Gallopin towards spring's major races

TRAINER Danny O'Brien believes planning for the Caulfield and Melbourne cups has to start 12 months ahead, and Gallopin took another step along the way with his win in the Johnstaff Projects Plate (2000 metres) at Flemington yesterday.

As O'Brien and then jockey Steven Arnold indicated after Gallopin won at Moonee Valley at his previous start, the NZ-bred four-year-old is very much a work in progress, but the indications are that they are building a very firm structure.

Arnold could not make the weight of 54.5kg yesterday and was replaced by James Winks, who was another important member of the O'Brien team while he rode topweight Arbitration.

O'Brien said Gallopin, who has now had six wins and two seconds in eight starts since he joined his stable after two New Zealand runs, was developing into a very versatile galloper.

"He can handle wet or dry tracks and can race on the pace or come from behind — all very important assets when you are talking about spring horses," he said.

O'Brien said Gallopin was further advanced than his stablemates Master O'Reilly and Douro Valley, who ran the quinella in this year's Caulfield Cup, were at the same stage last year.

"He could have been running in better races like the Eclipse at Sandown but until today we've deliberately kept him in restricted company," he said.

Gallopin will now run in the listed $151,500 Bagot Handicap (2500 metres) at Flemington on New Year's Day before going for a spell. "He might come back for a couple of runs late in the autumn but his main focus will be on the spring," O'Brien said.

Winks will probably retain the ride in the Bagot because O'Brien thinks he won't have enough weight for Arnold.

In a muddling run race, Gallopin, who eased from $2 to start equal $4 favourite, settled at the rear of the field but was able to pick them up quickly in the run home to win by ¾--of-a-length from Road To Athens ($7.50), who was in front for a long way, with Arbitration ($4) a short half head away third.
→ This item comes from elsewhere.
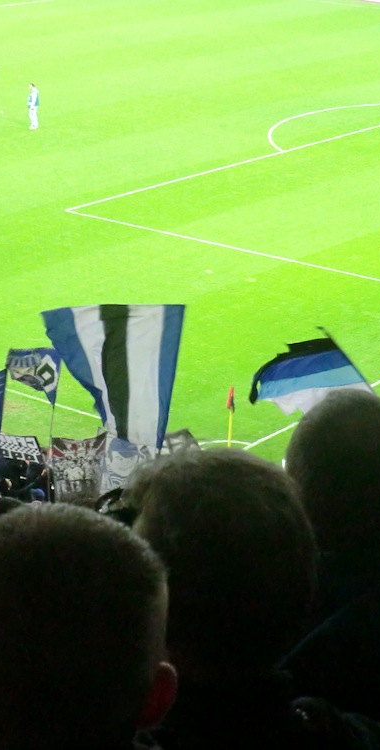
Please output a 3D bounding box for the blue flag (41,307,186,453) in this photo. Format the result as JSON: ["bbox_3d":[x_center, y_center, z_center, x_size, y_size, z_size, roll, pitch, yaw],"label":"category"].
[{"bbox_3d":[-1.035,0.020,21.500,1.900,1.950,0.400,1,20,-2],"label":"blue flag"}]

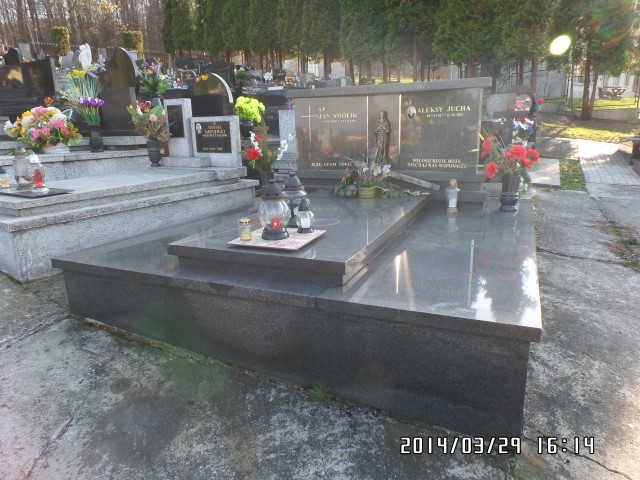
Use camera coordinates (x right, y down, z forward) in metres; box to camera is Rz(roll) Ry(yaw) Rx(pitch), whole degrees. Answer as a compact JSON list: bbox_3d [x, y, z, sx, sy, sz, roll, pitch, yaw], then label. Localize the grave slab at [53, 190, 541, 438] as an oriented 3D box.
[{"bbox_3d":[0.150,0.058,3.176,2.579,0.543,2.647,5,16,25],"label":"grave slab"}]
Road Of Athens also finished second to Gallopin at his previous start and has the frustrating record of only two wins and 14 minor placings from 28 starts.

Even more frustrating for trainer Brian Mayfield-Smith is stablemate Mojo Pin, who finished fourth. Mojo Pin has promised much for his connections but is not the easiest horse to ride, particularly when the pace is muddling, and continues to disappoint.

As for his spring star this year, O'Brien said Master O'Reilly was nearing the end of his spell but would only have a light autumn campaign and would not be targeting the staying races in Sydney.